Sus facciones perfectas, guardando la simetría; sus ojos encajados pulcramente, de tonos maravillosos. Esos labios, carnosos, que te llaman con sensualidad; su piel, como de terciopelo, tenue, perfecta. Los odio. Sus gestos gráciles, despreocupados, infalibles, muchas veces ocultando su propia brusquedad bajo un manto de belleza. Esa convicción de que les sobran los motivos por los que equivocarse, y que no importa a nadie que lo hagan; las miles de heridas que saben guardar bajo llave dentro de su perfección.
Sus melenas, siempre recién pulidas, de platino o canela, en contra de la gravedad, que ni la lluvia tiene valor de desequilibrar. Cada centímetro de sus cuerpos medido sin error, sólo para ahogar a los demás en erotismo. De verdad que los detesto.

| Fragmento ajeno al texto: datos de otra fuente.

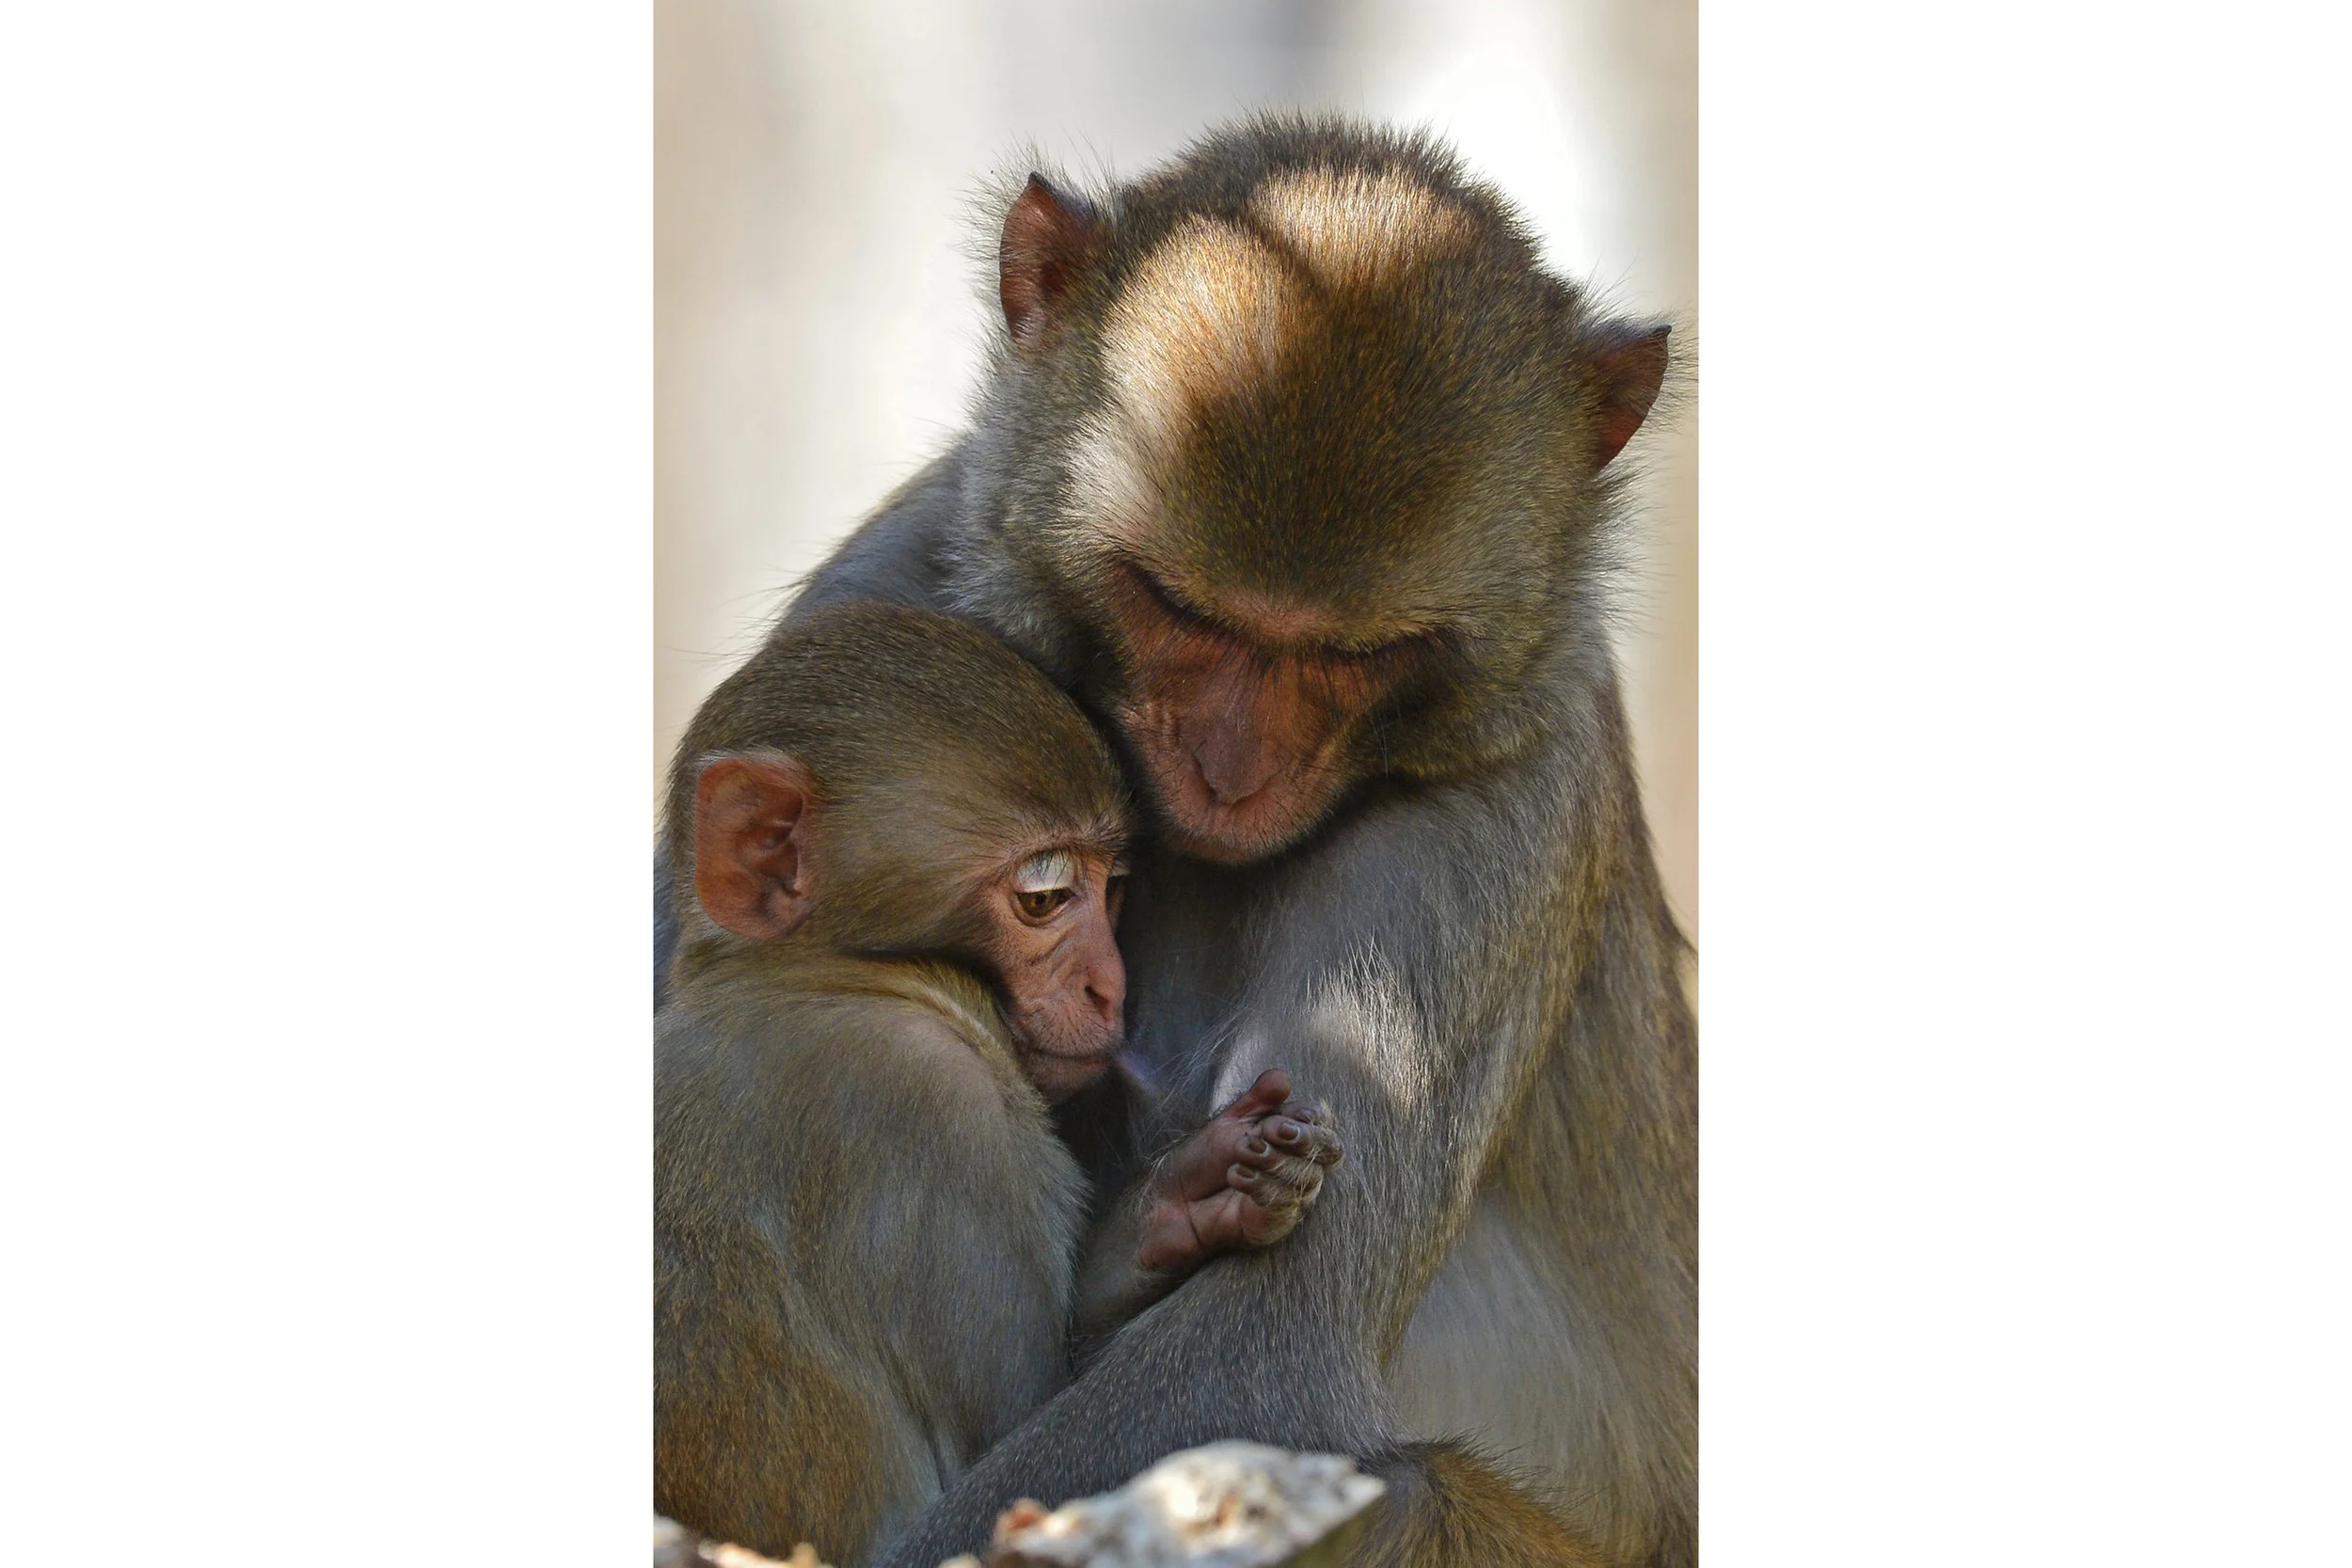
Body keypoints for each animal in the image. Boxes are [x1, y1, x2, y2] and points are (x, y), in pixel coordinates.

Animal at [654, 602, 1345, 1568]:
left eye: (1111, 886)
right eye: (1045, 898)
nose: (1109, 987)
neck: (807, 976)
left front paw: (1192, 1197)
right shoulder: (932, 1102)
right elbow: (1009, 1439)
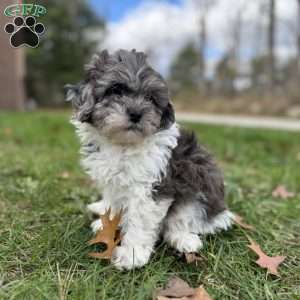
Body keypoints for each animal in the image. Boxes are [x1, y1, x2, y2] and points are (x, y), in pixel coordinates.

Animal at [66, 48, 234, 270]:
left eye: (151, 98)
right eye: (115, 90)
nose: (136, 114)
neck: (123, 144)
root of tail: (221, 212)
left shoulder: (150, 187)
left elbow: (140, 220)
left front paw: (132, 254)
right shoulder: (113, 182)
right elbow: (114, 205)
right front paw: (106, 222)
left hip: (199, 187)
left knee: (184, 221)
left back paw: (185, 240)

Su despreocupación por cómo actuar, a sabiendas de que no se les va a poder impugnar ninguno de sus inasibles actos. Todos iguales, pero con ganas de marcar diferencias, como sin querer. Me revienta tanta apariencia sólo para ocultar todos esos prejuicios y miedos que parece que ellos no sufran, porque la suerte les haya salido por ahí, como si no fueran mortales. No los soporto.